*Task item*: Will you quote only the lines starting at the one that contains "36 125 1183" and ending with the last line of the listing below, inclusive?

*Material supplied*:
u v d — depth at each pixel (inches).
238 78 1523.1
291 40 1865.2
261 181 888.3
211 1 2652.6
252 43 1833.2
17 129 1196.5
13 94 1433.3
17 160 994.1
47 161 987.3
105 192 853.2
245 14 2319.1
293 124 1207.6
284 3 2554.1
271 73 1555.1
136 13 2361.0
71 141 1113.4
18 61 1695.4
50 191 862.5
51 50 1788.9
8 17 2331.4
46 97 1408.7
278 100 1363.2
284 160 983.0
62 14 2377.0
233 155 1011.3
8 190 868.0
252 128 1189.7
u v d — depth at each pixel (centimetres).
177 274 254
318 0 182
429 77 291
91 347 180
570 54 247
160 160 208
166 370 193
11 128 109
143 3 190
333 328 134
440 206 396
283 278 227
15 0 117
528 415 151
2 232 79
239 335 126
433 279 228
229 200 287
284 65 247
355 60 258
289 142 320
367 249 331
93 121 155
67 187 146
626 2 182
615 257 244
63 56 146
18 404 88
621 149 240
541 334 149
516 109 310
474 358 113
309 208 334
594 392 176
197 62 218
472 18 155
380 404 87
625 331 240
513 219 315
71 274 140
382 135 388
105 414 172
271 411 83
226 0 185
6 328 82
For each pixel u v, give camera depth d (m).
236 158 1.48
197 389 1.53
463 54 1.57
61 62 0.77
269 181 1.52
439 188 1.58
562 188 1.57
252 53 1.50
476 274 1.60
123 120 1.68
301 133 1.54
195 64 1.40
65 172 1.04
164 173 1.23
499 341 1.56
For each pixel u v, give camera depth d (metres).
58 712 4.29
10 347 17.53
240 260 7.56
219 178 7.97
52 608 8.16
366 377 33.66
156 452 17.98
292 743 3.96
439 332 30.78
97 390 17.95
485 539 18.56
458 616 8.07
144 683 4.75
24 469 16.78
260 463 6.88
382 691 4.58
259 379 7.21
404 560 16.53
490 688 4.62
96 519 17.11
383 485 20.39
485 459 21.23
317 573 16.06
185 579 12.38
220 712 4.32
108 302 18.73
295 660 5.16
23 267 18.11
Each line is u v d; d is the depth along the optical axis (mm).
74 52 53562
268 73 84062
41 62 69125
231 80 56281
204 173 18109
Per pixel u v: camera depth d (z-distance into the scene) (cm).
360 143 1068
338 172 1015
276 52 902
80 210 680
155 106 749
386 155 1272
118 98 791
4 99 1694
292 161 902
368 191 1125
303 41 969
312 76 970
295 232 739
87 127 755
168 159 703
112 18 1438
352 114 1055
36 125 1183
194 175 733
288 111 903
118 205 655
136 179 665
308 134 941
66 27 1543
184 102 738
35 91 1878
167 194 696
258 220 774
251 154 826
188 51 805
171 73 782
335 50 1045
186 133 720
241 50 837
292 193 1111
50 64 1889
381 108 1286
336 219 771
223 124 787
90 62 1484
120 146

*Response for this exercise*:
36 125 1183
194 175 733
288 111 903
118 205 655
136 179 665
308 134 941
66 27 1543
184 102 738
35 91 1878
167 194 696
258 220 774
251 154 826
188 51 805
171 73 782
335 50 1045
186 133 720
241 50 837
292 193 1111
50 64 1889
381 108 1286
336 219 771
223 124 787
90 62 1484
120 146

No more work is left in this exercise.